Jan: Od kiedy zajmujesz się historią?
Mieszko: Historią interesuję się w zasadzie od samego początku. Gdy byłem przedszkolakiem, byłem fanem dinozaurów, bardzo się nimi interesowałem, ale pod koniec przedszkola zacząłem się interesować historią ludzi.
Jan: Co sprawiło, że to właśnie historia jest Twoją pasją?
Mieszko: Sam nie wiem, wydaje mi się, że przeszłość jest bardziej interesująca od przyszłości.
Jan: Czy był jakiś nauczyciel, który choć trochę zniechęcił Cię do historii?
Mieszko: Nie, jeszcze na żadnego takiego nie natrafiłem.

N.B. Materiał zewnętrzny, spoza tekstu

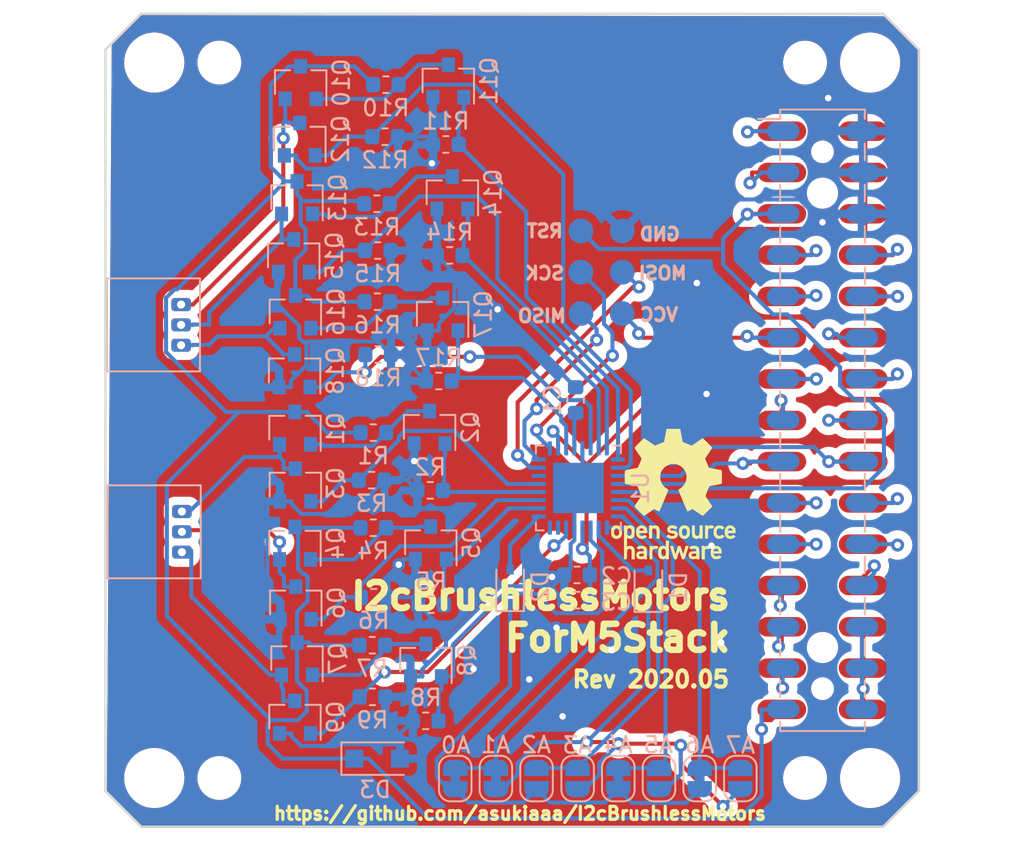
<source format=kicad_pcb>
(kicad_pcb (version 20221018) (generator pcbnew)

  (general
    (thickness 1.6)
  )

  (paper "A4")
  (layers
    (0 "F.Cu" signal)
    (31 "B.Cu" signal)
    (32 "B.Adhes" user "B.Adhesive")
    (33 "F.Adhes" user "F.Adhesive")
    (34 "B.Paste" user)
    (35 "F.Paste" user)
    (36 "B.SilkS" user "B.Silkscreen")
    (37 "F.SilkS" user "F.Silkscreen")
    (38 "B.Mask" user)
    (39 "F.Mask" user)
    (40 "Dwgs.User" user "User.Drawings")
    (41 "Cmts.User" user "User.Comments")
    (42 "Eco1.User" user "User.Eco1")
    (43 "Eco2.User" user "User.Eco2")
    (44 "Edge.Cuts" user)
    (45 "Margin" user)
    (46 "B.CrtYd" user "B.Courtyard")
    (47 "F.CrtYd" user "F.Courtyard")
    (48 "B.Fab" user)
    (49 "F.Fab" user)
  )

  (setup
    (pad_to_mask_clearance 0.2)
    (solder_mask_min_width 0.25)
    (aux_axis_origin 98.2472 62.5348)
    (grid_origin 98.3488 62.4332)
    (pcbplotparams
      (layerselection 0x00010fc_ffffffff)
      (plot_on_all_layers_selection 0x0000000_00000000)
      (disableapertmacros false)
      (usegerberextensions false)
      (usegerberattributes false)
      (usegerberadvancedattributes false)
      (creategerberjobfile false)
      (dashed_line_dash_ratio 12.000000)
      (dashed_line_gap_ratio 3.000000)
      (svgprecision 4)
      (plotframeref false)
      (viasonmask false)
      (mode 1)
      (useauxorigin false)
      (hpglpennumber 1)
      (hpglpenspeed 20)
      (hpglpendiameter 15.000000)
      (dxfpolygonmode true)
      (dxfimperialunits true)
      (dxfusepcbnewfont true)
      (psnegative false)
      (psa4output false)
      (plotreference true)
      (plotvalue true)
      (plotinvisibletext false)
      (sketchpadsonfab false)
      (subtractmaskfromsilk false)
      (outputformat 1)
      (mirror false)
      (drillshape 0)
      (scaleselection 1)
      (outputdirectory "gerbers")
    )
  )

  (net 0 "")
  (net 1 "GND")
  (net 2 "+BATT")
  (net 3 "+5V")
  (net 4 "+3V3")
  (net 5 "Net-(C1-Pad2)")
  (net 6 "/21_SDA")
  (net 7 "/22_SCL")
  (net 8 "/MISO")
  (net 9 "/SCK")
  (net 10 "/MOSI")
  (net 11 "/RST")
  (net 12 "/HPWR")
  (net 13 "/15")
  (net 14 "/12")
  (net 15 "/2")
  (net 16 "/16")
  (net 17 "/3")
  (net 18 "/18")
  (net 19 "/19")
  (net 20 "/23")
  (net 21 "/34")
  (net 22 "/0")
  (net 23 "/13")
  (net 24 "/5")
  (net 25 "/17")
  (net 26 "/1")
  (net 27 "/26")
  (net 28 "/25")
  (net 29 "/36")
  (net 30 "/35")
  (net 31 "Net-(U1-Pad14)")
  (net 32 "Net-(U1-Pad8)")
  (net 33 "Net-(U1-Pad7)")
  (net 34 "/M1C")
  (net 35 "/M1B")
  (net 36 "/M1A")
  (net 37 "/M2C")
  (net 38 "/M2B")
  (net 39 "/M2A")
  (net 40 "/M2BL")
  (net 41 "/M2CH")
  (net 42 "/M2CL")
  (net 43 "Net-(Q1-Pad1)")
  (net 44 "/M1AH")
  (net 45 "/M1AL")
  (net 46 "/M1BH")
  (net 47 "/M1CH")
  (net 48 "/M1BL")
  (net 49 "/M1CL")
  (net 50 "/M2AH")
  (net 51 "/M2BH")
  (net 52 "/M2AL")
  (net 53 "Net-(A0-Pad2)")
  (net 54 "Net-(A1-Pad2)")
  (net 55 "Net-(Q4-Pad1)")
  (net 56 "Net-(Q7-Pad1)")
  (net 57 "Net-(Q10-Pad1)")
  (net 58 "Net-(Q13-Pad1)")
  (net 59 "Net-(Q16-Pad1)")
  (net 60 "/A01")
  (net 61 "/A23")
  (net 62 "/A45")
  (net 63 "/A67")
  (net 64 "Net-(D2-Pad2)")
  (net 65 "Net-(D1-Pad2)")

  (footprint "MountingHole:MountingHole_3.2mm_M3" (layer "F.Cu") (at 103 53))

  (footprint "MountingHole:MountingHole_3.2mm_M3" (layer "F.Cu") (at 103 97))

  (footprint "MountingHole:MountingHole_3.2mm_M3" (layer "F.Cu") (at 147 97))

  (footprint "MountingHole:MountingHole_2.2mm_M2" (layer "F.Cu") (at 107 53))

  (footprint "MountingHole:MountingHole_3.2mm_M3" (layer "F.Cu") (at 147 53))

  (footprint "MountingHole:MountingHole_2.2mm_M2" (layer "F.Cu") (at 143 53))

  (footprint "MountingHole:MountingHole_2.2mm_M2" (layer "F.Cu") (at 107 97))

  (footprint "MountingHole:MountingHole_2.2mm_M2" (layer "F.Cu") (at 143 97))

  (footprint "Symbol:OSHW-Logo_7.5x8mm_SilkScreen" (layer "F.Cu") (at 134.8988 79.5332))

  (footprint "footprints:PinHeader_2x15_P2.54mm_M5Stack" (layer "F.Cu") (at 144.074 75))

  (footprint "footprints:PinSocket_2x15_P2.54mm_Vertical_SMD_just_for_M5Stack_bottom" (layer "B.Cu") (at 144.074 75 180))

  (footprint "Capacitor_SMD:C_0603_1608Metric" (layer "B.Cu") (at 128.899 73.7582 -90))

  (footprint "footprints:2x03_P2.54mm_Pads" (layer "B.Cu") (at 130.494 65.8932))

  (footprint "Resistor_SMD:R_0603_1608Metric" (layer "B.Cu") (at 116.361 78.6832))

  (footprint "Jumper:SolderJumper-2_P1.3mm_Bridged_RoundedPad1.0x1.5mm" (layer "B.Cu") (at 121.499 97.0332 -90))

  (footprint "Jumper:SolderJumper-2_P1.3mm_Bridged_RoundedPad1.0x1.5mm" (layer "B.Cu") (at 123.999 97.0332 -90))

  (footprint "Jumper:SolderJumper-2_P1.3mm_Open_RoundedPad1.0x1.5mm" (layer "B.Cu") (at 126.499 97.0332 -90))

  (footprint "Jumper:SolderJumper-2_P1.3mm_Open_RoundedPad1.0x1.5mm" (layer "B.Cu") (at 129.024 97.0332 -90))

  (footprint "Jumper:SolderJumper-2_P1.3mm_Bridged_RoundedPad1.0x1.5mm" (layer "B.Cu") (at 131.524 97.0332 -90))

  (footprint "Jumper:SolderJumper-2_P1.3mm_Open_RoundedPad1.0x1.5mm" (layer "B.Cu") (at 134.024 97.0332 -90))

  (footprint "Jumper:SolderJumper-2_P1.3mm_Bridged_RoundedPad1.0x1.5mm" (layer "B.Cu") (at 136.524 97.0332 -90))

  (footprint "footprints:Molex_1x03_P1.25mm_Vertical" (layer "B.Cu") (at 102.9988 81.8582 -90))

  (footprint "footprints:Molex_1x03_P1.25mm_Vertical" (layer "B.Cu") (at 102.9488 69.1332 -90))

  (footprint "Package_TO_SOT_SMD:SOT-23" (layer "B.Cu") (at 111.649 75.4832 90))

  (footprint "Package_TO_SOT_SMD:SOT-23" (layer "B.Cu") (at 119.924 75.4332 90))

  (footprint "Package_TO_SOT_SMD:SOT-23" (layer "B.Cu") (at 111.674 78.9832 90))

  (footprint "Package_TO_SOT_SMD:SOT-23" (layer "B.Cu") (at 119.999 82.5332 90))

  (footprint "Package_TO_SOT_SMD:SOT-23" (layer "B.Cu") (at 119.699 89.7582 90))

  (footprint "Package_TO_SOT_SMD:SOT-23" (layer "B.Cu") (at 111.649 82.5582 90))

  (footprint "Package_TO_SOT_SMD:SOT-23" (layer "B.Cu") (at 111.699 86.2332 90))

  (footprint "Package_TO_SOT_SMD:SOT-23" (layer "B.Cu") (at 111.774 89.6582 90))

  (footprint "Package_TO_SOT_SMD:SOT-23" (layer "B.Cu") (at 111.649 93.2582 90))

  (footprint "Package_TO_SOT_SMD:SOT-23" (layer "B.Cu") (at 121.074 54.1332 90))

  (footprint "Package_TO_SOT_SMD:SOT-23" (layer "B.Cu") (at 121.324 61.0082 90))

  (footprint "Package_TO_SOT_SMD:SOT-23" (layer "B.Cu") (at 120.724 68.4832 90))

  (footprint "Package_TO_SOT_SMD:SOT-23" (layer "B.Cu") (at 111.999 54.2332 90))

  (footprint "Package_TO_SOT_SMD:SOT-23" (layer "B.Cu") (at 111.949 57.7082 90))

  (footprint "Package_TO_SOT_SMD:SOT-23" (layer "B.Cu")
    (tstamp 00000000-0000-0000-0000-00005eb084dd)
    (at 111.774 61.3082 90)
    (descr "SOT-23, Standard")
    (tags "SOT-23")
    (path "/00000000-0000-0000-0000-00005eb53573")
    (attr smd)
    (fp_text reference "Q13" (at 0 2.5 90) (layer "B.SilkS")
        (effects (font (size 1 1) (thickness 0.15)) (justify mirror))
      (tstamp db7821eb-916d-43c4-88d8-0e06cbbd1e9f)
    )
    (fp_text value "Q_PMOS_GSD" (at 0 -2.5 90) (layer "B.Fab")
        (effects (font (size 1 1) (thickness 0.15)) (justify mirror))
      (tstamp fb85a6d9-99e5-4f5e-b1f9-d7f51b573f18)
    )
    (fp_text user "${REFERENCE}" (at 0 0 180) (layer "B.Fab")
        (effects (font (size 0.5 0.5) (thickness 0.075)) (justify mirror))
      (tsta
... [573031 chars truncated]
</source>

Jan: Jak oceniasz lekcje historii na Puszkinie?
Mieszko: Bardzo dobrze, lekcje historii z Panem Szafrańskim są prowadzone w bardzo rozwijający, ale też i wesoły sposób. Naprawdę podobają mi się z nim zajęcia.

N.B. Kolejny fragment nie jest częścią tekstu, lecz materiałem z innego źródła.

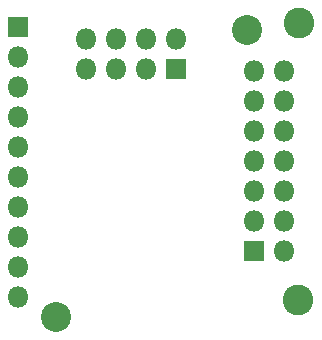
<source format=gbr>
G04 #@! TF.GenerationSoftware,KiCad,Pcbnew,5.0.0-5.0.0*
G04 #@! TF.CreationDate,2018-10-11T16:36:41-07:00*
G04 #@! TF.ProjectId,gpio-expander,6770696F2D657870616E6465722E6B69,rev?*
G04 #@! TF.SameCoordinates,Original*
G04 #@! TF.FileFunction,Soldermask,Bot*
G04 #@! TF.FilePolarity,Negative*
%FSLAX46Y46*%
G04 Gerber Fmt 4.6, Leading zero omitted, Abs format (unit mm)*
G04 Created by KiCad (PCBNEW 5.0.0-5.0.0) date Thu Oct 11 16:36:41 2018*
%MOMM*%
%LPD*%
G01*
G04 APERTURE LIST*
%ADD10C,2.601600*%
%ADD11O,1.801600X1.801600*%
%ADD12R,1.801600X1.801600*%
%ADD13C,2.540000*%
G04 APERTURE END LIST*
D10*
G04 #@! TO.C,MH1*
X156950000Y-111000000D03*
G04 #@! TD*
G04 #@! TO.C,MH2*
X157000000Y-87500000D03*
G04 #@! TD*
D11*
G04 #@! TO.C,J1*
X133250000Y-110710000D03*
X133250000Y-108170000D03*
X133250000Y-105630000D03*
X133250000Y-103090000D03*
X133250000Y-100550000D03*
X133250000Y-98010000D03*
X133250000Y-95470000D03*
X133250000Y-92930000D03*
X133250000Y-90390000D03*
D12*
X133250000Y-87850000D03*
G04 #@! TD*
D13*
G04 #@! TO.C,FID3*
X136450000Y-112400000D03*
G04 #@! TD*
G04 #@! TO.C,FID2*
X152650000Y-88150000D03*
G04 #@! TD*
D11*
G04 #@! TO.C,J2*
X155740000Y-91560000D03*
X153200000Y-91560000D03*
X155740000Y-94100000D03*
X153200000Y-94100000D03*
X155740000Y-96640000D03*
X153200000Y-96640000D03*
X155740000Y-99180000D03*
X153200000Y-99180000D03*
X155740000Y-101720000D03*
X153200000Y-101720000D03*
X155740000Y-104260000D03*
X153200000Y-104260000D03*
X155740000Y-106800000D03*
D12*
X153200000Y-106800000D03*
G04 #@! TD*
D11*
G04 #@! TO.C,J3*
X138980000Y-88860000D03*
X138980000Y-91400000D03*
X141520000Y-88860000D03*
X141520000Y-91400000D03*
X144060000Y-88860000D03*
X144060000Y-91400000D03*
X146600000Y-88860000D03*
D12*
X146600000Y-91400000D03*
G04 #@! TD*
M02*

</source>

Jan: A jaki jest Twój ulubiony okres w dziejach?
Mieszko: Najbliższy jest mi XIX i XX wiek, ponieważ według mnie było wtedy najwięcej interesujących zdarzeń. Z tym okresem głównie kojarzy się II wojna światowa. Sądzę, że jest mocno „oklepana” i chyba trochę za dużo się o niej mówi.
Jan: Interesujesz się również strzelectwem. Skąd akurat strzelectwo i od ilu lat to trwa?
Mieszko: Strzelać nauczył mnie mój tata, miałem wtedy bodajże 10 lat.
Jan: Z jakich broni już strzelałeś?
Mieszko: Pierwszą moją bronią była wiatrówka mojego dziadka, produkcji czechosłowackiej, teraz mam już własną, a także replikę ASG AK-47.
Jan: A może masz już jakieś sukcesy, osiągnięcia związane ze strzelectwem?
Mieszko: Nie, takowych na koncie nie mam.
Jan: I na koniec. Z czym wiążesz swoją przyszłość?
Mieszko: Teraz zastanawiam się nad stosunkami międzynarodowymi, archeologią lub historią.